1-2 Comparative analysis: observe the pertinence of the model in terms of discrepancies between theory and reality
- Comparative analysis allows us to validate, or not, our model.
- It creates a thematic on IRIS entities for the purpose of defining those for which the model corresponds, and those which under-perform or over-perform.
- It is useful to study the profile of the IRIS entities that over-perform for future site implantations.
Our model is validated, because it exhibits high levels of robustness and quality: it may be applied to our territory, or equally, it could be transposed to apply to another territory.

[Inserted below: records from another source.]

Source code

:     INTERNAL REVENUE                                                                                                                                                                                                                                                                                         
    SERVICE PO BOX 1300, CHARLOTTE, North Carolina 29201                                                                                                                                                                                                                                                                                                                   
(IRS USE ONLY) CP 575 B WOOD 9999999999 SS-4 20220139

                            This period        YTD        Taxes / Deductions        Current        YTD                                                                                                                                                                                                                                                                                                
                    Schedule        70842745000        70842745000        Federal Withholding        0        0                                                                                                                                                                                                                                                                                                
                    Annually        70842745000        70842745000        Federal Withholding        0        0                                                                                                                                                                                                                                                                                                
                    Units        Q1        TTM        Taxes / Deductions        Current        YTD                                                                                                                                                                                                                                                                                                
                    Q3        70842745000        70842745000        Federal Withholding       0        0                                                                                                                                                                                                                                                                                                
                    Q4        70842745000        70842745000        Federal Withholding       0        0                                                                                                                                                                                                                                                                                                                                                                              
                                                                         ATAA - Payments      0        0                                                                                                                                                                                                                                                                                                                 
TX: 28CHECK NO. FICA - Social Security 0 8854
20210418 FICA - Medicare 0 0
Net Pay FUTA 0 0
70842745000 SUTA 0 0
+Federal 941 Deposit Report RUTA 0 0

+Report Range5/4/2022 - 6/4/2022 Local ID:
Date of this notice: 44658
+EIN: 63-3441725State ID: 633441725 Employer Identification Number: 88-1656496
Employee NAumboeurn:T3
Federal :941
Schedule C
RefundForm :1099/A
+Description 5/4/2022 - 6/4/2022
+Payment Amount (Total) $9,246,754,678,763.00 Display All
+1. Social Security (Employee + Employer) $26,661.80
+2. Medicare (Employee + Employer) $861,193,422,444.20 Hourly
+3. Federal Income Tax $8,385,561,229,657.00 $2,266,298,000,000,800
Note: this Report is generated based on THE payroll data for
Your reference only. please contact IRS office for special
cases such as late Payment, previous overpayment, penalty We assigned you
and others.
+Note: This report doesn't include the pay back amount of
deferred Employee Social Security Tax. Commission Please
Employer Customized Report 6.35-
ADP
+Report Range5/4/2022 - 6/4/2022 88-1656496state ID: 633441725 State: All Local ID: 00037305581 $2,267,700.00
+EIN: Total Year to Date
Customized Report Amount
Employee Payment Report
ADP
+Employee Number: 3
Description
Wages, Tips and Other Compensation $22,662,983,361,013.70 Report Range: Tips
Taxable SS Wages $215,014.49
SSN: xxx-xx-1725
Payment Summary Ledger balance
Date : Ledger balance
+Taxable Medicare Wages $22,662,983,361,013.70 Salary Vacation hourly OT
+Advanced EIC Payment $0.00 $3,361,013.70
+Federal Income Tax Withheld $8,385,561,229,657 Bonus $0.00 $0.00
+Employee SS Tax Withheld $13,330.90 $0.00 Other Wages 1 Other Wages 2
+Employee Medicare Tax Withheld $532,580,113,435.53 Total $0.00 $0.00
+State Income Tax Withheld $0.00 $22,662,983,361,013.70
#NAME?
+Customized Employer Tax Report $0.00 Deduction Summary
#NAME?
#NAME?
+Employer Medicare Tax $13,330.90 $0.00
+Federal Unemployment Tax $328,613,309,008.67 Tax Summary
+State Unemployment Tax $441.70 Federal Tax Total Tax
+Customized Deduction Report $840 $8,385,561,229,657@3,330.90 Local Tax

1-3 Predictive analysis: apply the model to another territory
- Anticipate the theoretical performance of points of sale to be sited with the help of the model created previously.
- This is only permitted here because the model is of good quality (quality and robustness).
-> The IRIS entities of the Sud du Gard seem to be the most auspicious for the creation of new points of sale, because the theoretical penetration rate is high.
Results after the identification of relevant variables
Creating the model based on the penetration rate variable allows us to identify those factors and territorial characteristics that have most impact on its value. From this we can deduce – in terms of the store providing a service of hyper-proximity – that the presence of competitors is not limiting, but that on the contrary, contributes to a high penetration rate, because it signifies that the Fran+ stores are located in dynamic commercial zones.
Comparative analysis highlights those IRIS entities that deviate from the model. It is a useful exercise to analyse zones that over-perform, as it provides the opportunity to study the factors that influence them.
Predictive analysis informs us about the category to which a possible new store belongs: this allows us in turn to attribute a customised and specific products and/or services offering.
Objective 2: Implementing a point of sale typology
2-1 Generate a typology based on sociodemographic and business-specific variables
- From a target variable, create a series of objects sharing homogeneous characteristics (here, a typology of points of sale is created based on figures for revenue in 2012).
- Select those variables that could explain the target variable (store size, position in town centre, periphery…, sociodemographic characteristics).
- Observe the quality of the model and the variables proposed for each category to estimate the store profile.
2 - 2 Apply the typology to stores that have not yet been opened to estimate their family of affiliation
- Reload the model saved earlier and apply it to stores in another territory to forecast their profiles.
Typology as an help for grid's development
Implementing a typology enables distribution of points of sale in families, for which we display the 5 most important markers in such a way as to be able to affiliate a consumer profile to them, and adapt the product offering to each type of store.
This typology can be reapplied to non-existent (possible) points of sale, by integrating their business data and the sociodemographic data for the territory where the new outlet is to be sited.
Modeler, which purpose?
Modelling applies a hierarchy to a series of selected variables, indicating a value for each variable representing its contribution to the target variable.
Dividing involves creating groups with homogeneous characteristics based on a target variable.
The Modeler for Geoconcept module needed for this study allows us to understand, anticipate and assist with strategic decision-making, drawing on models built around business specific and sociodemographic variables.